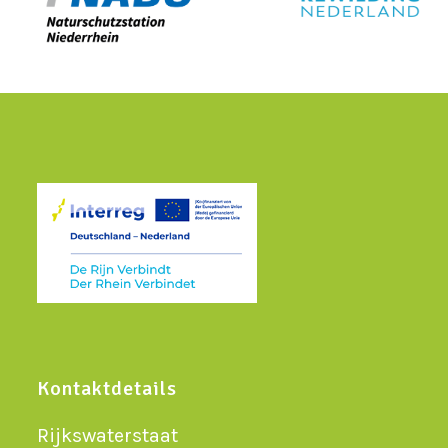
Kontaktdetails
Rijkswaterstaat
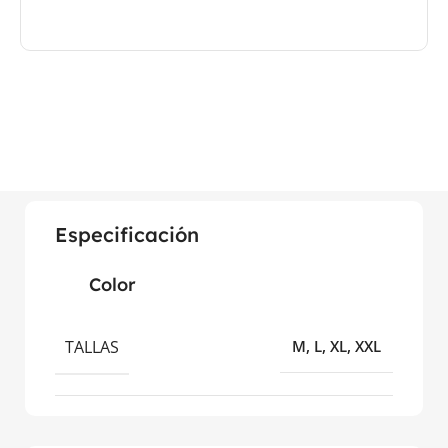
Especificación
Color
TALLAS
M, L, XL, XXL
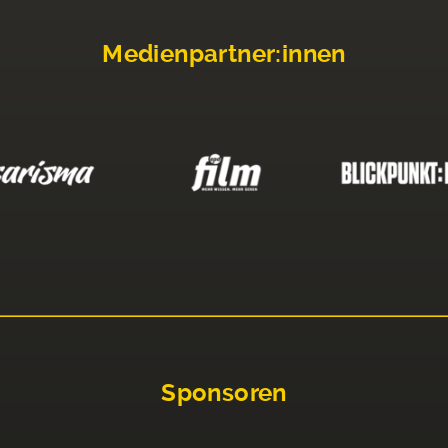
Medienpartner:innen
Sponsoren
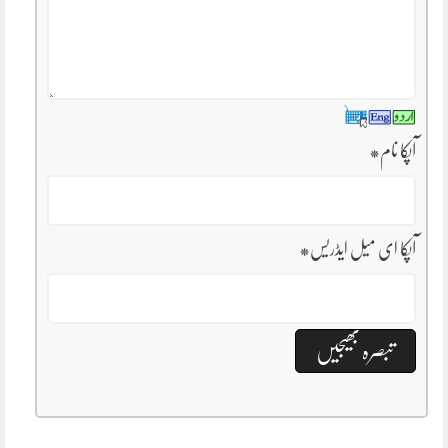
آپکا نام
*
آپکا ای میل ایڈریس
*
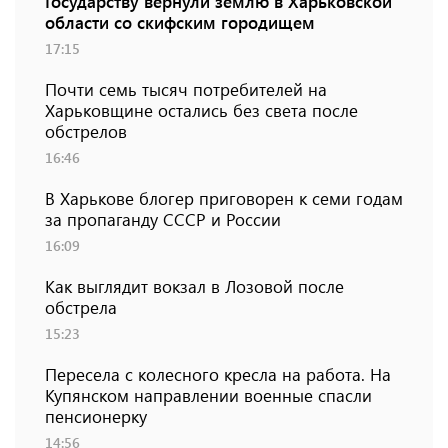
Государству вернули землю в Харьковской
области со скифским городищем
17:15
Почти семь тысяч потребителей на
Харьковщине остались без света после
обстрелов
16:46
В Харькове блогер приговорен к семи годам
за пропаганду СССР и России
16:09
Как выглядит вокзал в Лозовой после
обстрела
15:23
Пересела с колесного кресла на работа. На
Купянском направлении военные спасли
пенсионерку
14:56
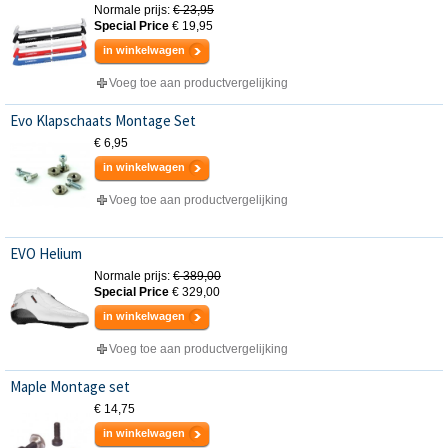
Normale prijs:
€ 23,95
Special Price
€ 19,95
in winkelwagen
Voeg toe aan productvergelijking
Evo Klapschaats Montage Set
€ 6,95
in winkelwagen
Voeg toe aan productvergelijking
EVO Helium
Normale prijs:
€ 389,00
Special Price
€ 329,00
in winkelwagen
Voeg toe aan productvergelijking
Maple Montage set
€ 14,75
in winkelwagen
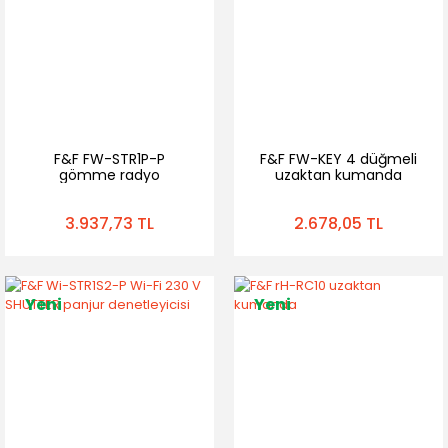
F&F FW-STR1P-P
F&F FW-KEY 4 düğmeli
gömme radyo
uzaktan kumanda
deklanşör denetleyicisi
3.937,73 TL
2.678,05 TL
Yeni
Yeni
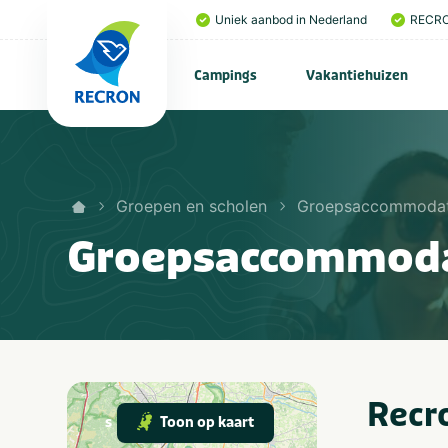
Uniek aanbod in Nederland
RECRO
Campings
Vakantiehuizen
Groepen en scholen
Groepsaccommodat
Groepsaccommoda
Recr
Toon op kaart
s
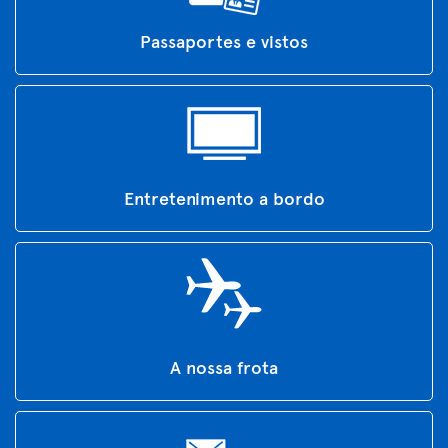
Passaportes e vistos
Entretenimento a bordo
A nossa frota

__To-do item__
Rewrite the text of all the rows above, substituting "in winkelmandje" for every "in winkelwagen" and leaving everything else as it is. Leave the pictures out.

__The completed task__
Kontaktdetails
Rijkswaterstaat
Especificación
Color
TALLAS
M, L, XL, XXL
Medienpartner:innen
Sponsoren
آپکا نام
*
آپکا ای میل ایڈریس
*
Государству вернули землю в Харьковской
области со скифским городищем
17:15
Почти семь тысяч потребителей на
Харьковщине остались без света после
обстрелов
16:46
В Харькове блогер приговорен к семи годам
за пропаганду СССР и России
16:09
Как выглядит вокзал в Лозовой после
обстрела
15:23
Пересела с колесного кресла на работа. На
Купянском направлении военные спасли
пенсионерку
14:56
Normale prijs:
€ 23,95
Special Price
€ 19,95
in winkelmandje
Voeg toe aan productvergelijking
Evo Klapschaats Montage Set
€ 6,95
in winkelmandje
Voeg toe aan productvergelijking
EVO Helium
Normale prijs:
€ 389,00
Special Price
€ 329,00
in winkelmandje
Voeg toe aan productvergelijking
Maple Montage set
€ 14,75
in winkelmandje
F&F FW-STR1P-P
F&F FW-KEY 4 düğmeli
gömme radyo
uzaktan kumanda
deklanşör denetleyicisi
3.937,73 TL
2.678,05 TL
Yeni
Yeni
Uniek aanbod in Nederland
RECRO
Campings
Vakantiehuizen
Groepen en scholen
Groepsaccommodat
Groepsaccommoda
Recr
Toon op kaart
s
Passaportes e vistos
Entretenimento a bordo
A nossa frota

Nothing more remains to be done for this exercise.